Selected excerpt —
** Start **
I am nothing like Denny. I hate weaving in ends. I accept that it's part of knitting, and I don't hate weaving in ends enough to let it shape my choices - not like knitters who hate seaming enough to let it put them off a sweater knit flat, but I have it in the same category for fun as peeling potatoes or washing the coffee filter. Something you have to do if you want to do something else. Like have coffee, or potatoes, or a sweater.
Last night I was sitting there on the couch, tidying up a wee sweater that sort of materialized around here over the weekend. My mum, who really isn't the sort of mother who gives you choices when she wants you to do something, told me that I was going to be making a sweater for a baby who's special to her. Her friends hadn't known what flavour baby was arriving, so they got a lot of yellow and green and white, and Mum's only request was that the sweater not be baby colours like that. This means that I was given carte blanche. I could do anything I wanted, and I took full advantage of this to have a little fun. I decided what I would do, that it would take two colours, and I called up The Purple Purl and told Jennifer that I needed two colours for a baby boy and she could do whatever she wanted, and that someone would be by later to get it. She chose, Joe transported it home, and that night I started a sweet little sweater, and remember, I could do anything I wanted. What I wanted to do surprised me, and got me thinking. What did I do for that sweater?
Stripes. Lots of them. Even pulled the work out and rejected six row stripes in favour of four row stripes, and then chose to cut the yarn at the beginning of every change because a) I think it makes the change point look better than carrying the yarn up without cutting and b) THAT WAY THERE ARE AS MANY ENDS AS POSSIBLE.
I sat there last night, weaving in end after end after end... and I was thinking that I hated it, and then I thought about it. For a knitter who knows she's not a masochist, and says she hates weaving in ends, I've made some interesting choices lately. Maybe, after more than a decade of exposure... maybe Denny's getting to me.
As of this evening, I'll have been working on this scarf, and this scarf alone for one week.
Seven days. Seven days of the same thing without a single moment of disloyalty, unless you count socks. I don't count socks, because they fit in my purse and this? I don't mind trucking along several feet of scarf, but I'm not the sort of person who can manage 8 balls of yarn on the subway. I'd get home and discover that I was short a ball of Saddle Tan that fell out of my bag on the Spadina platform, and as much as I don't care for the colour, I do need it, and soaking in a puddle of salty slush is no place for any yarn to end up, no matter what colour it is.
So, if you don't count socks (and we are not going to) I have been totally loyal to this scarf for seven days - and tonight it stops. Tonight I'm finishing. Even though I have 105 ridges (that's 210 rows) to go, I can tell that tonight's my night. With my wool as my witness. I will finish this scarf on the seventh day, and it and I will part ways tomorrow.
The force is with me.
The scarf trudges forward. Yeah verily, though I knit through the shadow of the Doctor, and all that there is and will ever be is garter stitch, let me tell you that there is nothing about this project that makes me want to flinch hard away and knit a freakin' hat like Saddle Tan.
Saddle Tan is the dark beige in this scarf. I hate it.
** End **
Problem to solve — Continue the knitting passage above, picking up right after "I hate it."

Dataset content —
** Start **
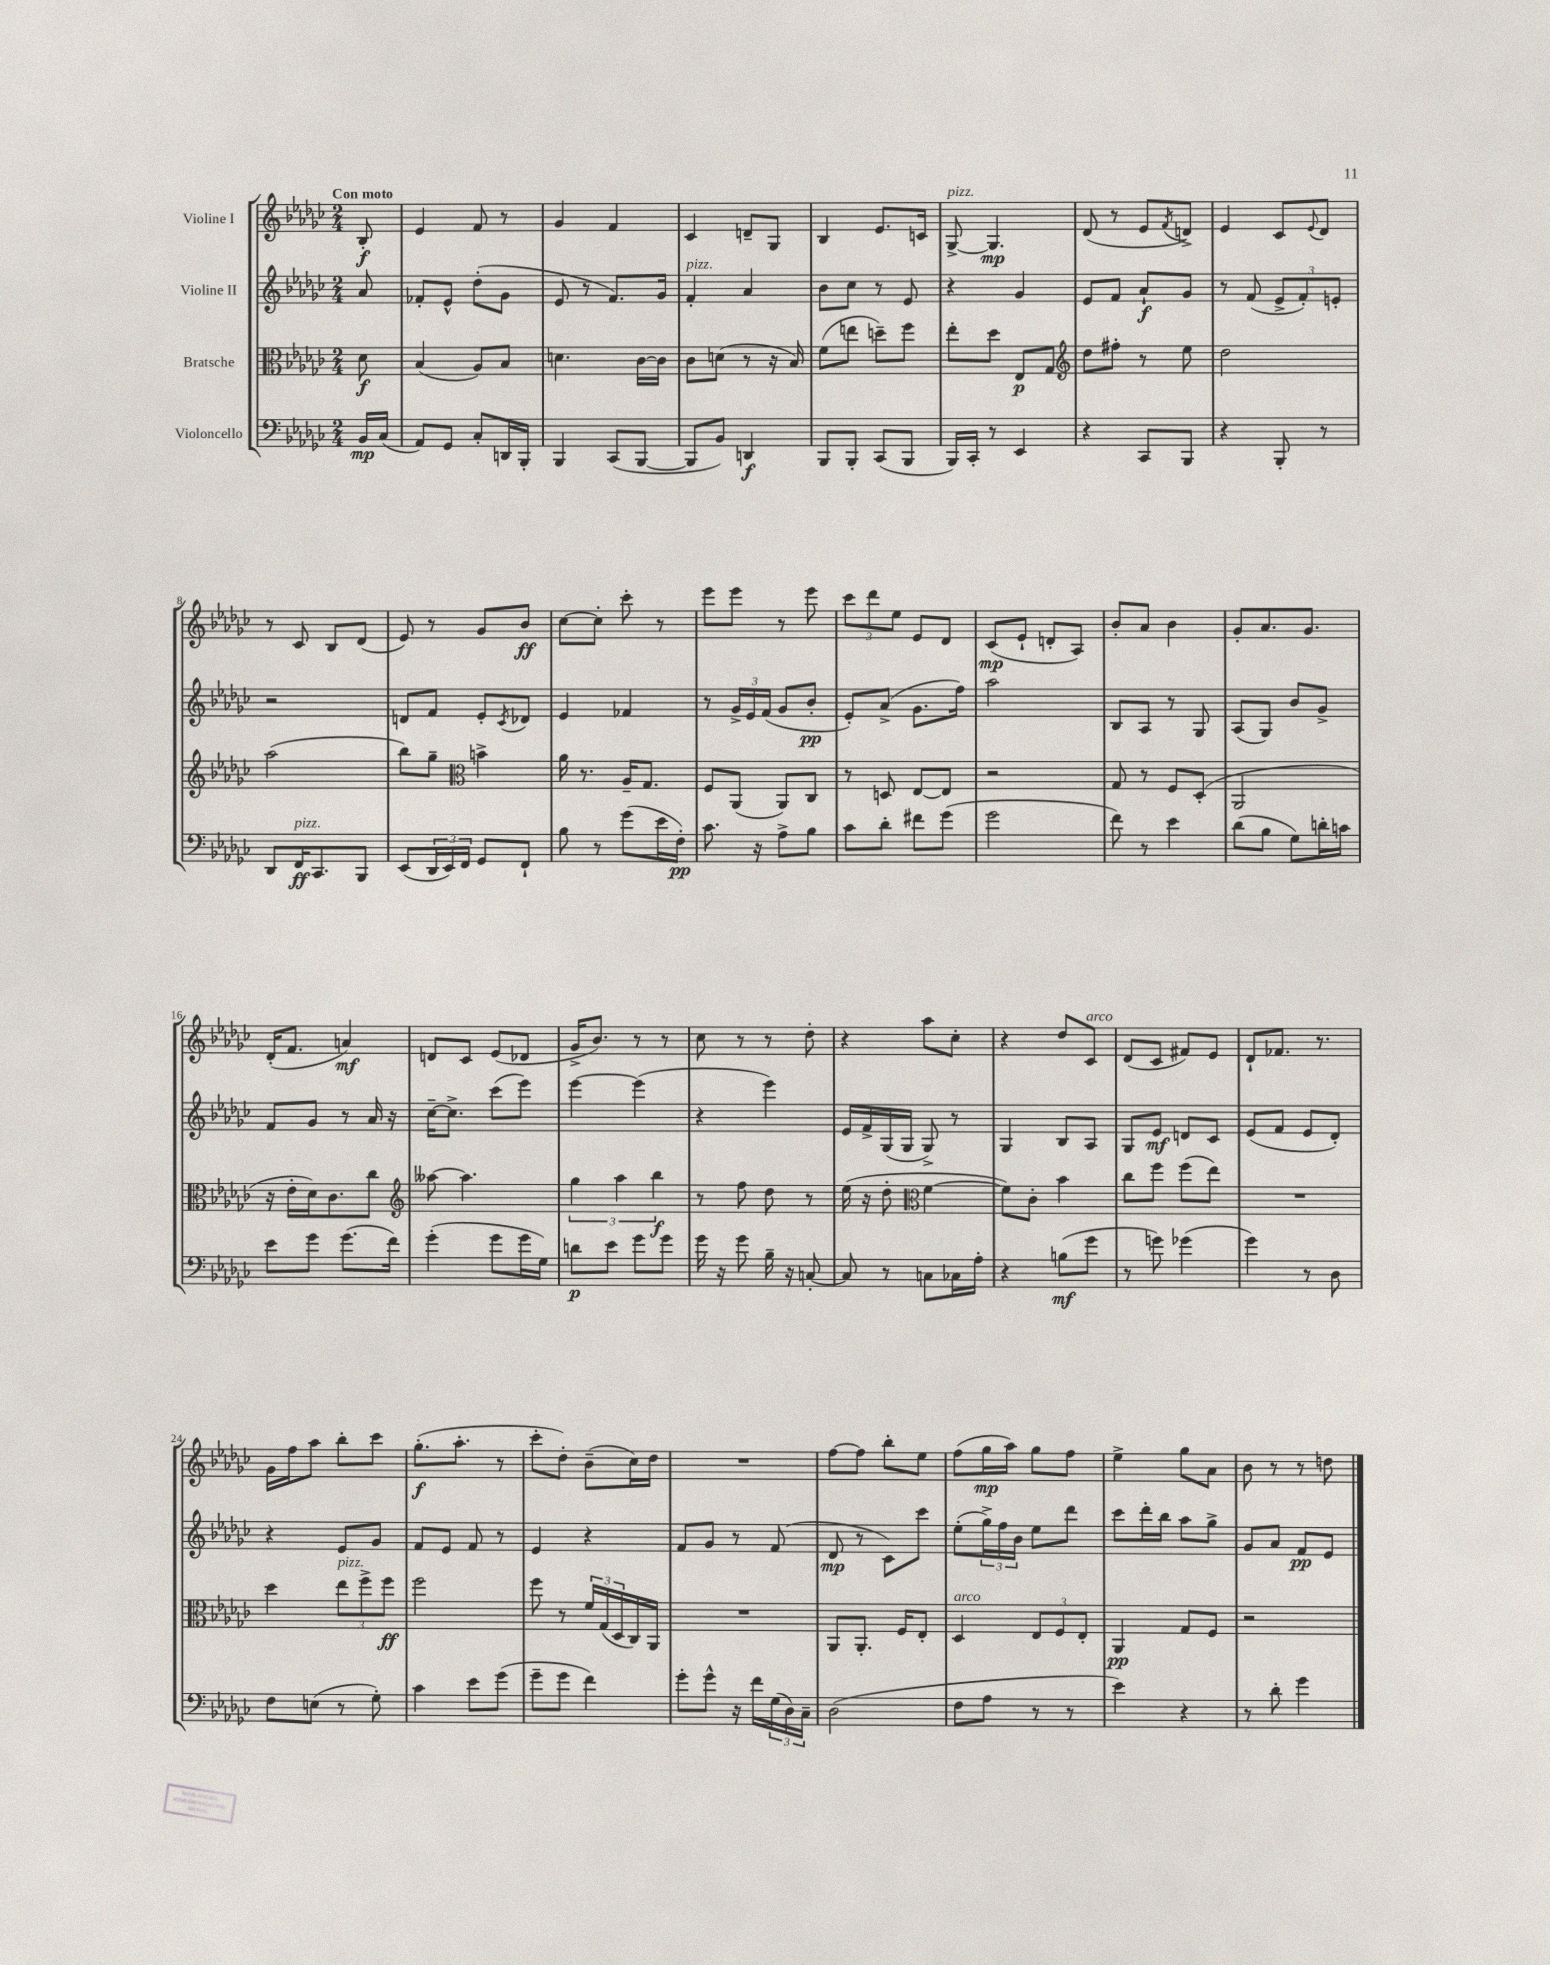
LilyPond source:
** End **
Written answer —
I hate it with a passion that makes me want to paint my body a bright turquoise and put yellow ochre gems in my hair just to fight back against the swelling, nondescript oh-please-try-harder-to-be-a-colour awfulness that is Saddle Tan.
I know several things about this colour. I know it's important that it is in the scarf. I know that it belongs there, and that like spiders, it is an important but loathsome part of this ecosystem. I know that like you need to add salt to cut the sweetness in cookies, and like the way you wouldn't know happiness if you were never sad, I know that Saddle Tan is the ying to the the other colours yang. I know too that some bad things are good things, like some plants need an environmental trigger to reproduce, like pyriscence - where not only is a fire not bad for the tree, it's the only way more trees can come about. I know all that, and I know that in the grand and harmonious saga that is this scarf, Saddle Tan is vital, and lovely, and perfect and that the scarf would be nothing without it.
I also know that Saddle Tan is absolutely the colour of every soul-sucking basement apartment I have ever been in, and I just want you to know that if I flip the frak out while I'm knitting this, it will be because there were 22 ridges of Saddle Tan in a row.
When I posted the picture of my latest project on Thursday, I thought for sure that it was obvious. When I asked for guesses, I got a surprise that had unintended effects. The project is, as many thought, a replica of the Season 12 scarf that Dr. Who wore. (Because of copyright, and the fact that Dr. Who belongs to someone else - the thing is cleverly called "Who's your Favourite Time Traveller?" I got it as a kit from The Little Red Mitten, but the pattern's here. It was irresistible.)
I started it on Wednesday, and let me tell you, I was chock full of delusion. I honestly thought that it would be done by now. I'll pause here to allow those of you who have knit one of these bad boys to pick yourself up off the floor and wipe the dust bunnies off the side of your face.
You see, it's about 12 feet of garter stitch in sport weight wool. Yeah, that's a fair bit of knitting, but I realize now that I allowed three little words to convince me that it would be a walk in the park. I heard "garter stitch" and "scarf" and decided that there was absolutely no way that this would be hard, and it turns out I was sort of right. The knitting itself? Easy peasy. How couldn't it be? The trick to this isn't knitting it, it's not stopping knitting it. The skill this takes? It's stamina. Last night I was knitting away on it, and realized that I'm about halfway, and I took a break and went to read the comments on the blog post for a while.
I was surprised at all the great guesses. Andrea thought it might be a Baby Surprise Sweater for Lou. (Although with that much yarn, it would be for his 18th birthday.) Pamela thought maybe a Moderne Log Cabin blanket. Etcgirl said it might be All the Shades of Truth, Pat had her money on a Betty Mouat cowl. Kimberley said a Ron Weasley Blanket,
Sue, Jennifer and Mary said a Temperature Scarf.... and as I went along, looking at all those pretty things, I started to get a little feeling.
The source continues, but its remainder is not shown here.